Five years ago, the National Gallery in London purchased a state-of-the-art scanner capable of collecting a great deal of data about a painting. The problem is that the data is so overwhelming that most cultural institutions are not equipped with the resources to analyze them.

To undo this knot, now cultural institutions like the National Gallery have partnered with universities to gain access to high-end computers and the expertise of scientists.

In one such project called Art Through the ICT Lens (ARTIC), the National Gallery joined forces with University College London (UCL) and Imperial College London to analyze the Dona Isabel de Porcel painting. by the Spanish painter Francisco de Goya, painted in 1805.

This work by Goya shows a woman wearing a black shawl. However, in 1980, when it was put into the scanner, a second mysterious portrait of a man in a coat was discovered underneath this painting.

To get a clearer picture of this hidden picture, the researchers had to place Goya's painting under the scanner several times, combining different regions of the electromagnetic spectrum. Initially, this process had to be done by human power, but now the whole process is left to computers.

UCL researchers led by Dr. Miguel Rodrigues had previously participated in a similar project to restore the Dutch artist Jan van Eyck's work Ghent Altarpiece (1432).

While some research efforts help us understand what lies beneath the paintings, others help scientists restore what has been lost.
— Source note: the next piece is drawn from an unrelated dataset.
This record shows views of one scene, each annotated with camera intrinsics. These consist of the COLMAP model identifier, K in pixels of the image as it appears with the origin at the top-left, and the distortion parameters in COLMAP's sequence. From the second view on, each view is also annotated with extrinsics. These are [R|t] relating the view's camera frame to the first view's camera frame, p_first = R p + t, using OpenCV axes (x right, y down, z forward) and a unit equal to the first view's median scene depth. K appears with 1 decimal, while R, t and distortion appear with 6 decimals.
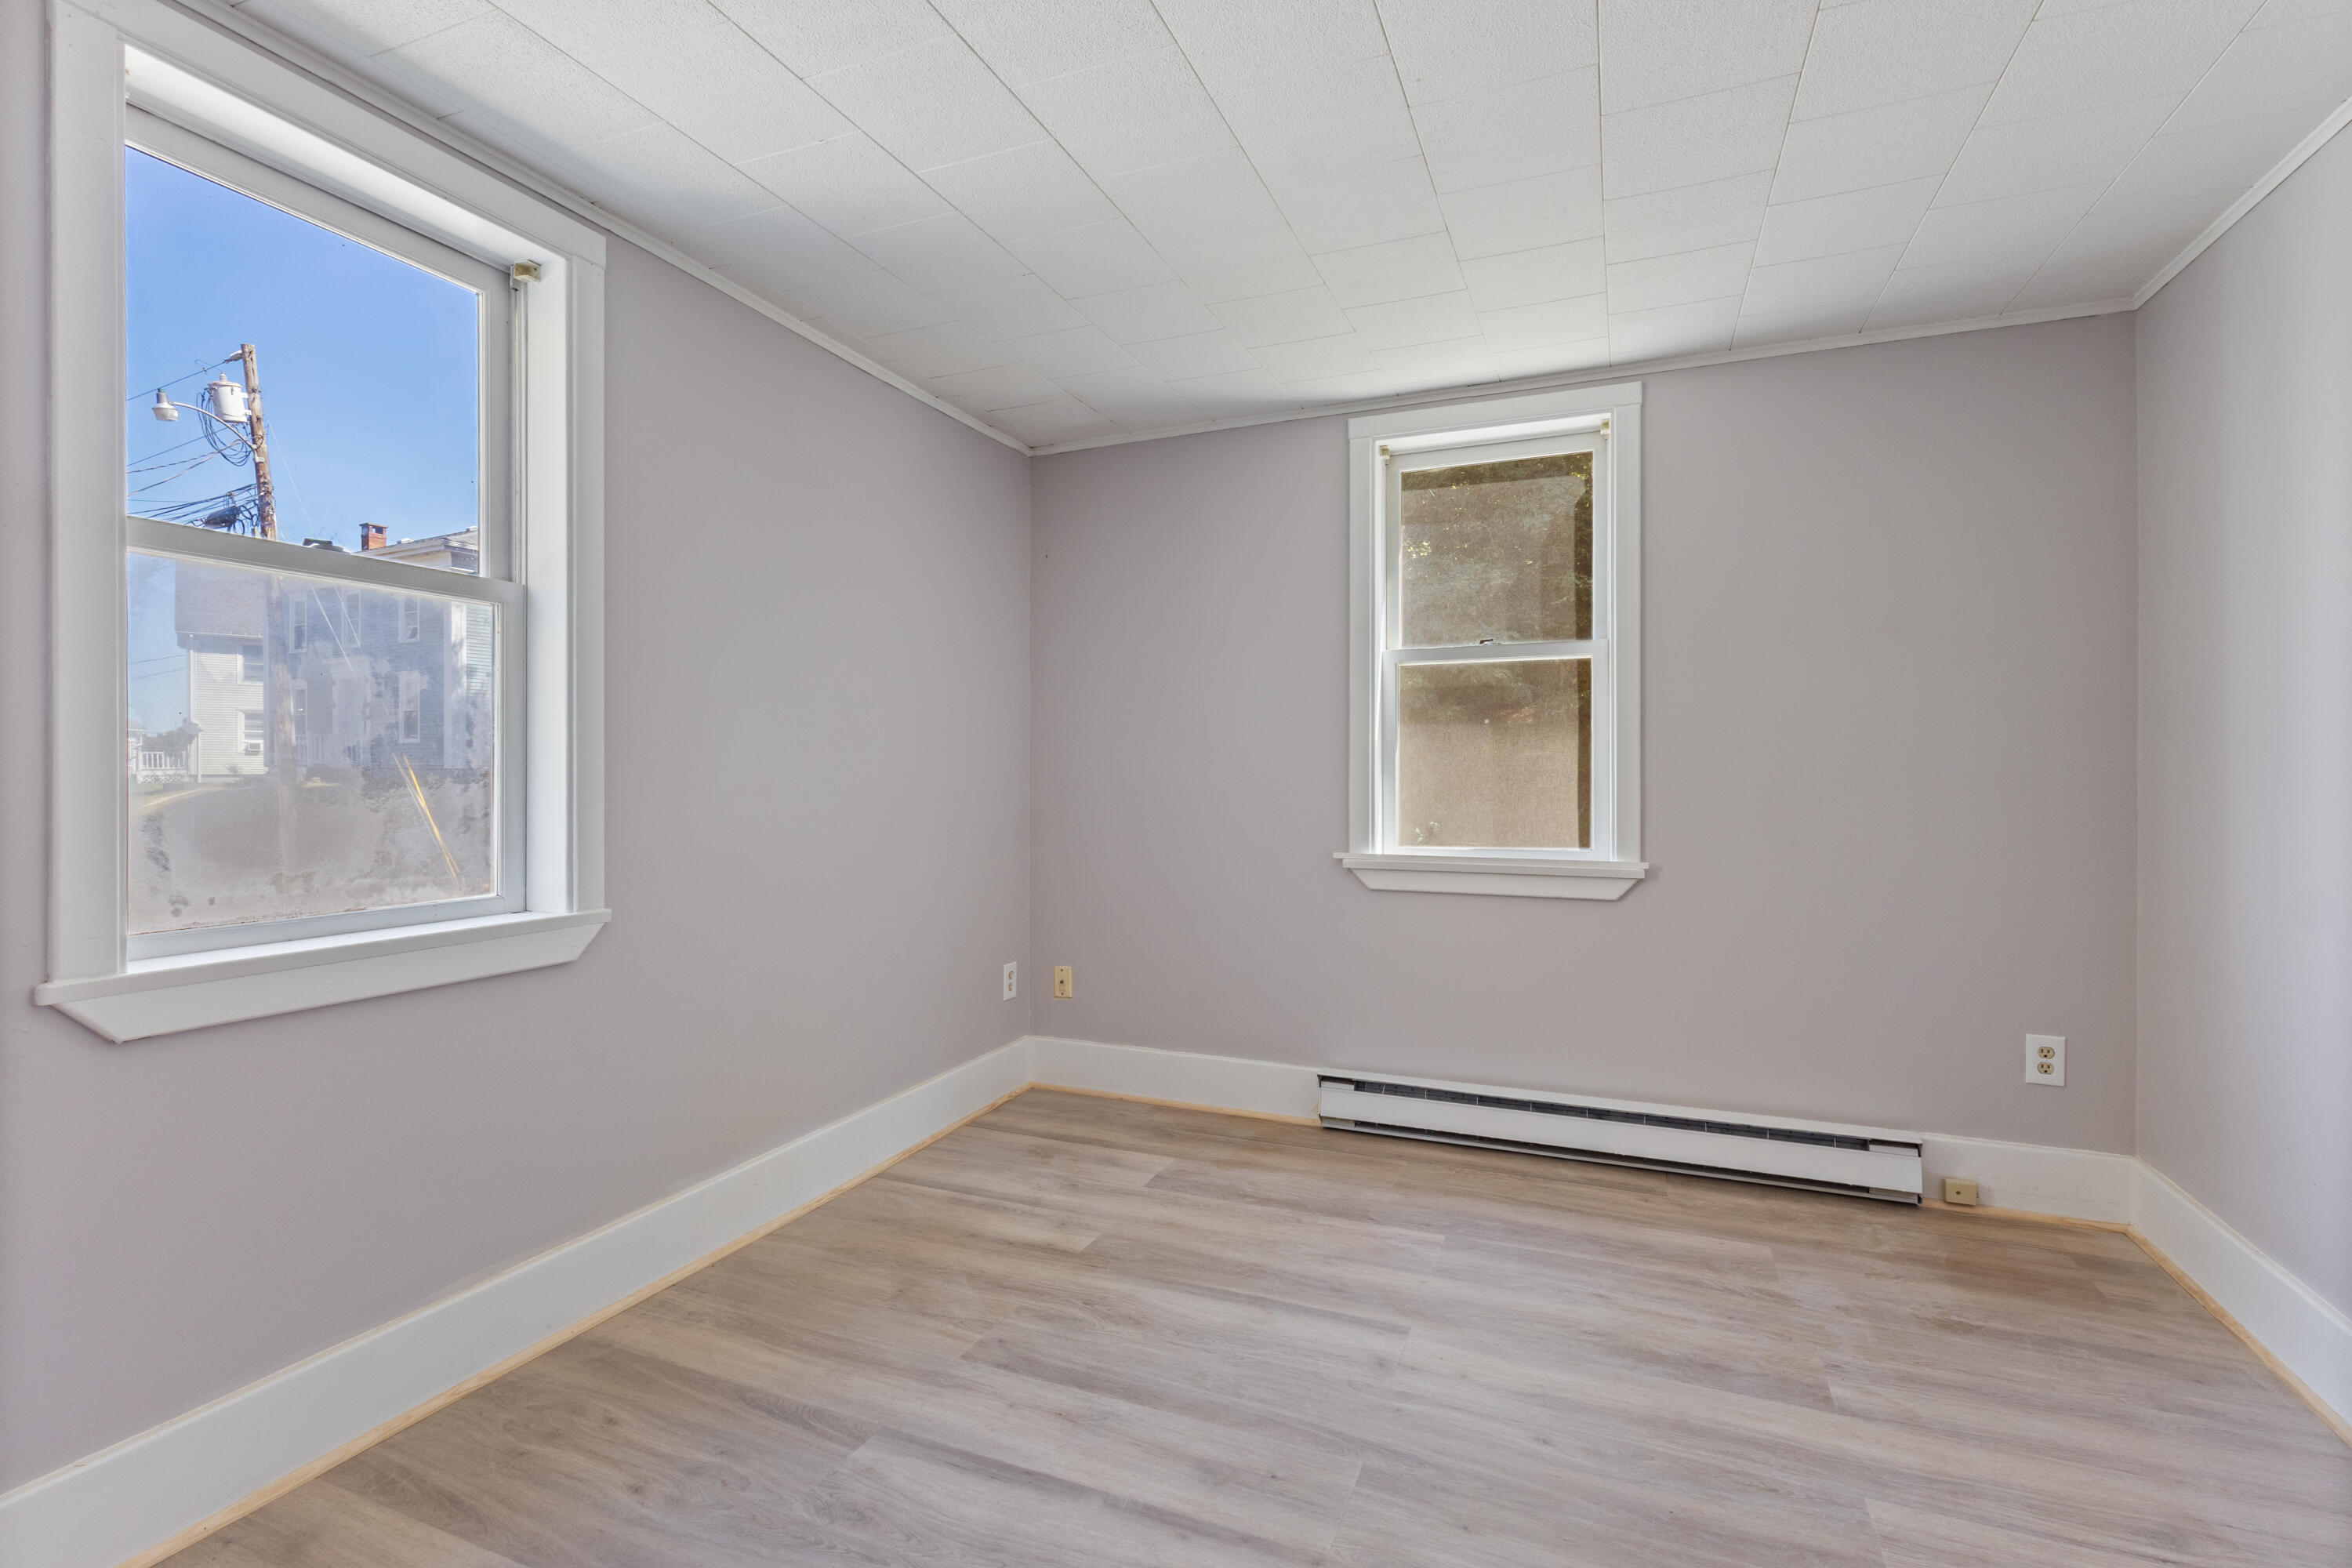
lens RADIAL K [[1079.9, 0, 1176.5], [0, 1079.9, 779.2], [0, 0, 1]] dist [-0.000488, 0.002225]
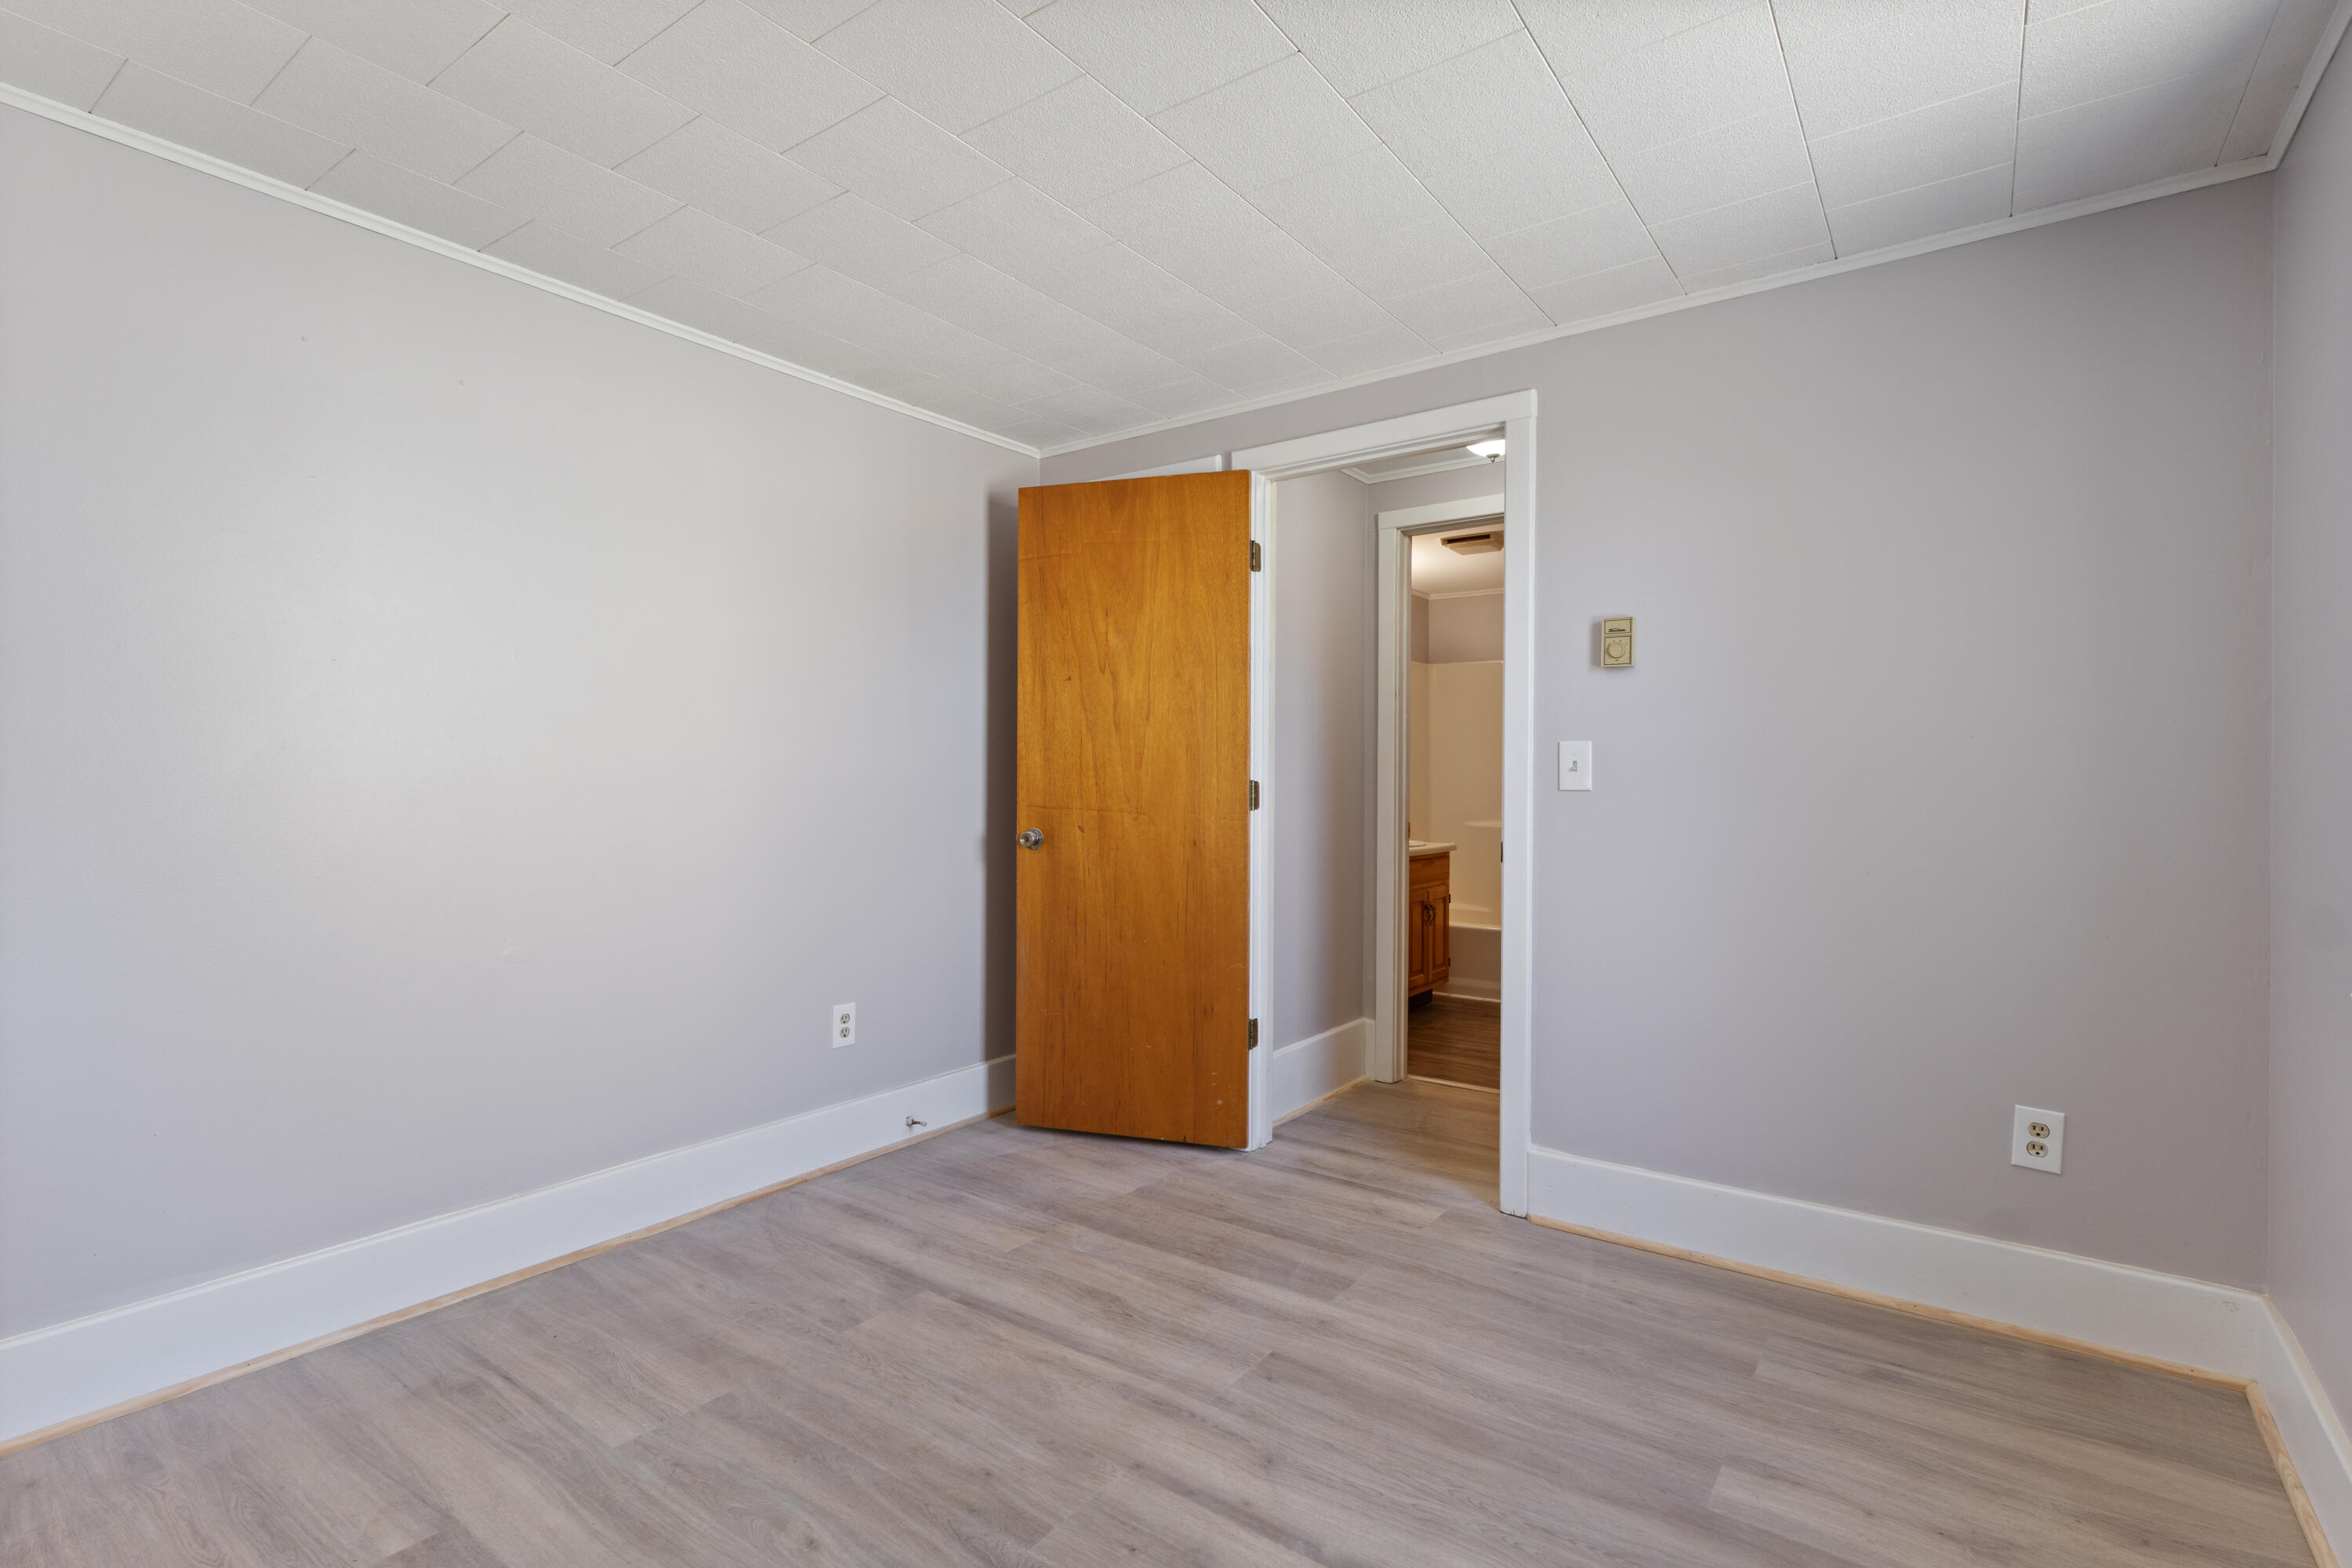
lens RADIAL K [[1079.9, 0, 1175.5], [0, 1079.9, 778.3], [0, 0, 1]] dist [-0.000488, 0.002225]
pose [[-0.974255, -0.005183, 0.225389, -0.154109], [-0.004550, 0.999984, 0.003331, -0.011424], [-0.225403, 0.002220, -0.974263, 1.958050]]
In 2011, the Rijks museum (Rijksmuseum) in Amsterdam invited the public to see a full reproduction of Rembrandt's The Night Watch.

Picture 3 of The mysterious images hidden in the masterpieces of art
The original version of The Night Watch was fully reconstructed using AI technology.

Luckily for us, before this huge painting was cut to enter Amsterdam's town hall, a little-known artist named Gerrit Lundes fully reproduced the original. However, there are still very small differences between the painting styles of the two artists, and the scientists had to guide the algorithm to reconstruct the missing part of the painting in the correct Rembrandt style.

"The algorithm even mimics tiny cracks in pictures, so I would say it's as science-based as possible. That doesn't mean it's perfect, technology will always improve." , said Rob Erdmann, senior scientist at the Rijksmuseum.